Gyon matsuri and Scarlett moments

If Scarlett could, I can too.
Kyoto stands up to its history as Japan's ancient capital. The number of shrines and temples in the city is simply incredible. You're walking down a small street: woop, there it is. Down a major shopping drag: woop, there it is. We started off the day by recreating "Lost in Translation" moments and heading to Heian Shrine. Tying bad omikuji to a tree is fun as is hopping on the rocks in a Zen pool. Even if one has no idea why she's doing it. Heian is truly impressive for a shrine, much nicer than Meiji Jingu in Tokyo and thanks to Sophia Coppola, much better recognized now.

When in Japan, you have to balance Shinto with Buddhism, otherwise the other gods will get pissed off and throw a curse of bad garlic breath or a curse of inverse flat foot on you. It seems that all Japanese women suffer from it. First the missus noticed what sexy shoes Japanese girls tend to wear (I noticed that in general they have very sexy legs). Then turn around and she noticed most of them walking like Godzilla on a bad acid trip or perhaps a farmhand overloaded with kindling wood for the firepit. There is sure something to it. They do have extreme problems walking straight, twisting their feet inwards quite a lot, wobbling side to side like a cowboy after a long ride and such. Hmm... back to the sightseeing / religious monument description. Chonin Temple was next then, a would-be impressive place nearby Gyon, not for the fact it was being restored (and according to the utmost impressively planned schedule, the detailed Japanese are planning to restore it until 2019). But it had some impressive stairs which we had to climb. Oh how nice it must be to be me, since I actually don't feel muscle pain. Ever!

I want me one of those...
Afterwards we finally made it out to Gy-on, which was actually the entire purpose of coming to Kyoto for this period: Gyon matsuri, aka. the Gyon Festival, is an annual festival of history, food, geisha, maiko, kimono and all the other things that make Kyoto so unique. Hanging out for a few hours just walking the streets and gawking at pretty girls in kimonos was just what the doctor ordered. Add it to it slurping cold beer right on the street (yup, it's completely legal in Japan), munching on green tea ice cream or pear sorbet and you've got me a believer. It's just one of them festivals where there is not much to do except to look at things, eat way too much, drink booze and perhaps try to make friends.

Say "CHIIZU!"
I remember Nixon!

Lunch at a fast food gyoza place proved to be nice enough, but getting stuck in traffic on a bus while trying to reach the Inari Fushimi shrine was not so. What bonehead expected that we could actually get to the outskirts of town with the festival going on? Bleh... not even a honeymoon can go without stressful hitches, and my biggest pet peeve is wasting time while I should be having fun. Will have to work on it, won't we? Was the shrine with 10,000 gates worth it? Well, it was nice enough for sure, but I hate being rushed. So I can't say I appreciated it one hundred percent. Not even enough to post a photo.
My gratuitous schoolgirls in kimonos shot. Yup!

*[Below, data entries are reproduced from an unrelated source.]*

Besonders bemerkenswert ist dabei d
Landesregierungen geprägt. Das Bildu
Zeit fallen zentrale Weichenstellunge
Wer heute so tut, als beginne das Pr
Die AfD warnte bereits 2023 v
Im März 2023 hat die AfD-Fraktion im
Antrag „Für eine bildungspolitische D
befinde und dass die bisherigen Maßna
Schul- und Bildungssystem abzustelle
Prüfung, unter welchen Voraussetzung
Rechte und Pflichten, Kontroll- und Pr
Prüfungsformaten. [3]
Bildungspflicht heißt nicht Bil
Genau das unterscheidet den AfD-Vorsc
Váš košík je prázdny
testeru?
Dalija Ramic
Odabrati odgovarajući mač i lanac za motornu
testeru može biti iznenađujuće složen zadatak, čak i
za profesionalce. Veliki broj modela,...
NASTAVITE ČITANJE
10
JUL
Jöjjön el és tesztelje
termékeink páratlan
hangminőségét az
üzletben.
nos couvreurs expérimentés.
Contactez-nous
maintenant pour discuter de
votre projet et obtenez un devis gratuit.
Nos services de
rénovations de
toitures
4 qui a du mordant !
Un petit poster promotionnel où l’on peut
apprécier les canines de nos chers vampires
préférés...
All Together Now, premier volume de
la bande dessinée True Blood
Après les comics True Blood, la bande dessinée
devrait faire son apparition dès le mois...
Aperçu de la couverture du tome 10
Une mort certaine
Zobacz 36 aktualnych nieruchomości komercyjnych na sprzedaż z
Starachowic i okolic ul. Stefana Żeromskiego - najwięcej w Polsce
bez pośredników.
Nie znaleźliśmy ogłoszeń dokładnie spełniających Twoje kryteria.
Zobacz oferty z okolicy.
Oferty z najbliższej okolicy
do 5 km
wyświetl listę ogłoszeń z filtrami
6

Headed back to the guesthouse, where while having a smoke outside actually met a maiko who was out for a cigarette (and apparently a man too). Just like Kris is being hit up for pictures for being a blondie white girl, I find it a repeating event that every time I linger in a smoking area for more than three minutes, some girl starts chatting to me. Is this why all these American boys participate in a JET program? That's Japanese English Teaching for you non-teachers. Will have to inquire about it. Oh shit... I'm married. I forgot for a moment. Gotto be careful, my wife's reading this too.